• **Extracted text**
KLF7 promotes neuroblastoma differentiation through the GTPase signaling pathway by upregulating neuroblast differentiation‐associated protein AHNAKs and glycerophosphodiesterase GDPD5

The arrest of neural crest‐derived sympathoadrenal neuroblast differentiation contributes to neuroblastoma formation, and overriding this blocked differentiation is a clear strategy for treating high‐risk neuroblastoma. A better understanding of neuroblast or neuroblastoma differentiation is essential for developing new therapeutic approaches. It has been proposed that Krueppel‐like factor 7 (KLF7) is a neuroblastoma super‐enhancer‐associated transcription factor gene. Moreover, KLF7 was found to be intensely active in postmitotic neuroblasts of the developing nervous system during embryogenesis. However, the role of KLF7 in the differentiation of neuroblast or neuroblastoma is unknown. Here, we find a strong association between high KLF7 expression and favorable clinical outcomes in neuroblastoma. KLF7 induces differentiation of neuroblastoma cells independently of the retinoic acid (RA) pathway and acts cooperatively with RA to induce neuroblastoma differentiation. KLF7 alters the GTPase activity and multiple differentiation‐related genes by binding directly to the promoters of neuroblast differentiation‐associated protein (AHNAK and AHNAK2) and glycerophosphodiester phosphodiesterase domain‐containing protein 5 (GDPD5) and regulating their expression. Furthermore, we also observe that silencing KLF7 in neuroblastoma cells promotes the adrenergic‐to‐mesenchymal transition accompanied by changes in enhancer‐mediated gene expression. Our results reveal that KLF7 is an inducer of neuroblast or neuroblastoma differentiation with prognostic significance and potential therapeutic value. KLF7 binds directly to the promoters of neuroblast differentiation‐associated proteins (AHNAK and AHNAK2) and GDPD5 and regulates their expression to influence the GTPase activity, subsequently inducing neuroblastoma differentiation. Depletion of KLF7 in neuroblastoma cells promotes the adrenergic‐to‐mesenchymal transition accompanied by changes in enhancer‐mediated gene expression.

• **Problem details**
Reproduce the entire KLF7 abstract verbatim, title included. Rely on nothing but the KLF7 abstract.

• **Extracted information**
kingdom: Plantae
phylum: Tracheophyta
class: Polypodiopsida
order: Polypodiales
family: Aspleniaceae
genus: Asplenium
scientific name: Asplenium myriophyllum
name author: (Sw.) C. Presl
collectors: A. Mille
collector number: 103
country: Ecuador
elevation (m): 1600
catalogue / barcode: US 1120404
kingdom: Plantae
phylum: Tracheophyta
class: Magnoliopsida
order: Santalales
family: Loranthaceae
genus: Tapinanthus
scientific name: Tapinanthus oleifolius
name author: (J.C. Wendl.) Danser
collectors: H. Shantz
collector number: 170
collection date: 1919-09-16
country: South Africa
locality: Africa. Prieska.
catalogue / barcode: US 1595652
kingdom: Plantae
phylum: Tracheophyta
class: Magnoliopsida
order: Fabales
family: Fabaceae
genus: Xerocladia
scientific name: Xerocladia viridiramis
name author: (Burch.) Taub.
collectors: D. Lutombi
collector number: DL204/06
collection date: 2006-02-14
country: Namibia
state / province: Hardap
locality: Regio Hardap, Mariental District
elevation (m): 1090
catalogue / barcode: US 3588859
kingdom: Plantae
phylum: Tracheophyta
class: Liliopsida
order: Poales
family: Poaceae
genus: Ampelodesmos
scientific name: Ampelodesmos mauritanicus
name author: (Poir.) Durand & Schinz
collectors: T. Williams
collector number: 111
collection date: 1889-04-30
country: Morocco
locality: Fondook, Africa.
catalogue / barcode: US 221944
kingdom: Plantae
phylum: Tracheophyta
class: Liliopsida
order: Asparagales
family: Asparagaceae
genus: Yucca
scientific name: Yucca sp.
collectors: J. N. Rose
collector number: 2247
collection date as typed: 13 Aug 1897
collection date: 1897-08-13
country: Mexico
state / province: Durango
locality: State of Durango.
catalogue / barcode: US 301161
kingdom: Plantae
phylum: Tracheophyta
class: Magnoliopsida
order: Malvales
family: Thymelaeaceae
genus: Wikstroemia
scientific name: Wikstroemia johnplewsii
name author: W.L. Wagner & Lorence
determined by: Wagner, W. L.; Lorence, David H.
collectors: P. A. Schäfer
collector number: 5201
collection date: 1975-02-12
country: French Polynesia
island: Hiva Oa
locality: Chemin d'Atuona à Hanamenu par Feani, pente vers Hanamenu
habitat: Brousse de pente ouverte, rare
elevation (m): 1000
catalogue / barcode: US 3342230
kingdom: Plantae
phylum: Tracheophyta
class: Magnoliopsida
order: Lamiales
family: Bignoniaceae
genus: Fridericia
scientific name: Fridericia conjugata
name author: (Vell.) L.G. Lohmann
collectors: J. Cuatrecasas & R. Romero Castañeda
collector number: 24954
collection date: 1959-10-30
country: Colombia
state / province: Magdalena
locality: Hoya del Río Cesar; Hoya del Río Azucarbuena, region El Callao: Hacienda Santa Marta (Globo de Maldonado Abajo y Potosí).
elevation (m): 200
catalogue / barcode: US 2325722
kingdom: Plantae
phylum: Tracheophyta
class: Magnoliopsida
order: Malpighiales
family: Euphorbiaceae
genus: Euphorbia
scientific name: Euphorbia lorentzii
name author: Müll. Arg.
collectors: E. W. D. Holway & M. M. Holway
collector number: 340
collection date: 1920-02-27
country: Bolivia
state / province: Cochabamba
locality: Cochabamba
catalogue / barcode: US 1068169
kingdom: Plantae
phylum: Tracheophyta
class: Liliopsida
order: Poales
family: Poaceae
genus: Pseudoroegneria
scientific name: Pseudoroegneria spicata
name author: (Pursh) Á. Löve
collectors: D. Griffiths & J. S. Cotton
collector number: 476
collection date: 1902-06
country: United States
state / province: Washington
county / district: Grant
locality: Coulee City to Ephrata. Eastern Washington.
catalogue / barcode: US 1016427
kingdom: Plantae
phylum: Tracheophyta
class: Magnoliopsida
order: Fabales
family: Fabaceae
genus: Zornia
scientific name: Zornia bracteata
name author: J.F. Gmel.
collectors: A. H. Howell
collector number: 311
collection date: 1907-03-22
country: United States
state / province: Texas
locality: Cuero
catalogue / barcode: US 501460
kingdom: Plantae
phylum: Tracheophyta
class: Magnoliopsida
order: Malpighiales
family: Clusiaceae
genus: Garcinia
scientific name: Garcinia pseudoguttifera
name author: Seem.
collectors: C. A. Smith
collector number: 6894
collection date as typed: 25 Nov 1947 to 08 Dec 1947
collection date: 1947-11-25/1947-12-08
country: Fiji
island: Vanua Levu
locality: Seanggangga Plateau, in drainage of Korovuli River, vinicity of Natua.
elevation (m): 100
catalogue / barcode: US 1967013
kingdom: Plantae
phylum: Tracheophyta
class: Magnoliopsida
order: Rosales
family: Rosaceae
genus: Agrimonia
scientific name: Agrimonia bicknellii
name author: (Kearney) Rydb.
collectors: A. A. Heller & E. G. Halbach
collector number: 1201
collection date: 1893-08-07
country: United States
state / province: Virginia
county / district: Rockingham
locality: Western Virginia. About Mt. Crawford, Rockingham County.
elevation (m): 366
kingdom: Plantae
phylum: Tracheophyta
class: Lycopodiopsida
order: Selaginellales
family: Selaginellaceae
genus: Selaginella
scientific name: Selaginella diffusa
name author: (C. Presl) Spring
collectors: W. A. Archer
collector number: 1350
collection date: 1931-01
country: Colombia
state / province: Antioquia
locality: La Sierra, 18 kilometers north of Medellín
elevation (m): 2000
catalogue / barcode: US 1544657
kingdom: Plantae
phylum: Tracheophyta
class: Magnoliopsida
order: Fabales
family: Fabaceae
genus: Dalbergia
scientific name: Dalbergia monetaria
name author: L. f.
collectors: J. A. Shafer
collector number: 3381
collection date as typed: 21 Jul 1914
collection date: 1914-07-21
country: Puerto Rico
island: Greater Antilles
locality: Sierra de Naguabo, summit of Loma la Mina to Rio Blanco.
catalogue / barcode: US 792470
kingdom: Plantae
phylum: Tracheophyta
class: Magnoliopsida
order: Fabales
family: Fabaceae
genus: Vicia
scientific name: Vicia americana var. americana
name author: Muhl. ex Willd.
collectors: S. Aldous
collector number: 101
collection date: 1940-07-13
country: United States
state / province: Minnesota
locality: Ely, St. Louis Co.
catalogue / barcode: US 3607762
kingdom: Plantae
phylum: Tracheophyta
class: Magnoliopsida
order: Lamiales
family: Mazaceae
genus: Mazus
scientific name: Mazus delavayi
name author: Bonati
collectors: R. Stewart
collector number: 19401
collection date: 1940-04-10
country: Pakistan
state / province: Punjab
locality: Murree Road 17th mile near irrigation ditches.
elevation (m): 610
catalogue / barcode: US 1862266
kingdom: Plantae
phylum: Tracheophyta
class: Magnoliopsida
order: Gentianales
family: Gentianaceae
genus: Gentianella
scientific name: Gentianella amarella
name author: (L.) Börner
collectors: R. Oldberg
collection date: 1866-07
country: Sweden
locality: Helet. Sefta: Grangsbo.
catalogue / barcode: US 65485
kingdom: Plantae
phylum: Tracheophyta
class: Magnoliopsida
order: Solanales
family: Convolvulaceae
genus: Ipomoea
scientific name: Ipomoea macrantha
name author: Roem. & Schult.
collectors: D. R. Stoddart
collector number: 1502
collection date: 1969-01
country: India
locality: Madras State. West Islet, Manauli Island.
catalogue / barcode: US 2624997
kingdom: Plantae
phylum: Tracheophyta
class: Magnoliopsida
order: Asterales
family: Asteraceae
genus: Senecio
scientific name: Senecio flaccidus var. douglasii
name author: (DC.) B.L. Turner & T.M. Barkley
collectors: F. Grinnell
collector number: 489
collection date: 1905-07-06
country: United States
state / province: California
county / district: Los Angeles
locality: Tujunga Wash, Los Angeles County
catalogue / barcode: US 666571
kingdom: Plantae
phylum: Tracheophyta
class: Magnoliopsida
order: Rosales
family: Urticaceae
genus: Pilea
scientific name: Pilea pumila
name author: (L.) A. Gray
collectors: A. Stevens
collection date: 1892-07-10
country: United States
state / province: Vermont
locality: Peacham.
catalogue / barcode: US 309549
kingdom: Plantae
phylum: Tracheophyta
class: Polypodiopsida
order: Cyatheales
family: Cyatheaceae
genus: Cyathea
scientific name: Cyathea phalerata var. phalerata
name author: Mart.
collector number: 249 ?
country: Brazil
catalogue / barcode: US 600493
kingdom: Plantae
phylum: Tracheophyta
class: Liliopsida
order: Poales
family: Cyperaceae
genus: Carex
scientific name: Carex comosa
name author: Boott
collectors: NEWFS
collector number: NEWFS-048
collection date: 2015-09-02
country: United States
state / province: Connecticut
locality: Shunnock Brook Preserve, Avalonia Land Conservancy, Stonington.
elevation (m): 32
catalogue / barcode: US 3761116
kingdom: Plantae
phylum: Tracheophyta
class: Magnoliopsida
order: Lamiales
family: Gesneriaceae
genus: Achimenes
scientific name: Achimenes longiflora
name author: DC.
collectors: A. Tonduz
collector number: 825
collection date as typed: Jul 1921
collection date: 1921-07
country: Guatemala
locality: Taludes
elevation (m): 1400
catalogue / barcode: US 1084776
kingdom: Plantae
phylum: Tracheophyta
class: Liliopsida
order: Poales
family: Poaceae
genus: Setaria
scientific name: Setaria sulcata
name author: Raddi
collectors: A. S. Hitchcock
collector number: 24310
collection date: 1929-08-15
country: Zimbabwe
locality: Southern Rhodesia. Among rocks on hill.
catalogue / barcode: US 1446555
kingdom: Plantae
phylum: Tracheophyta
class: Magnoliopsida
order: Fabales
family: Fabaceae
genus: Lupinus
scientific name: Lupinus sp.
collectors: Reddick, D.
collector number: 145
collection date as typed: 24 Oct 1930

• **Written solution**
KLF7 promotes neuroblastoma differentiation through the GTPase signaling pathway by upregulating neuroblast differentiation‐associated protein AHNAKs and glycerophosphodiesterase GDPD5

The arrest of neural crest‐derived sympathoadrenal neuroblast differentiation contributes to neuroblastoma formation, and overriding this blocked differentiation is a clear strategy for treating high‐risk neuroblastoma. A better understanding of neuroblast or neuroblastoma differentiation is essential for developing new therapeutic approaches. It has been proposed that Krueppel‐like factor 7 (KLF7) is a neuroblastoma super‐enhancer‐associated transcription factor gene. Moreover, KLF7 was found to be intensely active in postmitotic neuroblasts of the developing nervous system during embryogenesis. However, the role of KLF7 in the differentiation of neuroblast or neuroblastoma is unknown. Here, we find a strong association between high KLF7 expression and favorable clinical outcomes in neuroblastoma. KLF7 induces differentiation of neuroblastoma cells independently of the retinoic acid (RA) pathway and acts cooperatively with RA to induce neuroblastoma differentiation. KLF7 alters the GTPase activity and multiple differentiation‐related genes by binding directly to the promoters of neuroblast differentiation‐associated protein (AHNAK and AHNAK2) and glycerophosphodiester phosphodiesterase domain‐containing protein 5 (GDPD5) and regulating their expression. Furthermore, we also observe that silencing KLF7 in neuroblastoma cells promotes the adrenergic‐to‐mesenchymal transition accompanied by changes in enhancer‐mediated gene expression. Our results reveal that KLF7 is an inducer of neuroblast or neuroblastoma differentiation with prognostic significance and potential therapeutic value. KLF7 binds directly to the promoters of neuroblast differentiation‐associated proteins (AHNAK and AHNAK2) and GDPD5 and regulates their expression to influence the GTPase activity, subsequently inducing neuroblastoma differentiation. Depletion of KLF7 in neuroblastoma cells promotes the adrenergic‐to‐mesenchymal transition accompanied by changes in enhancer‐mediated gene expression.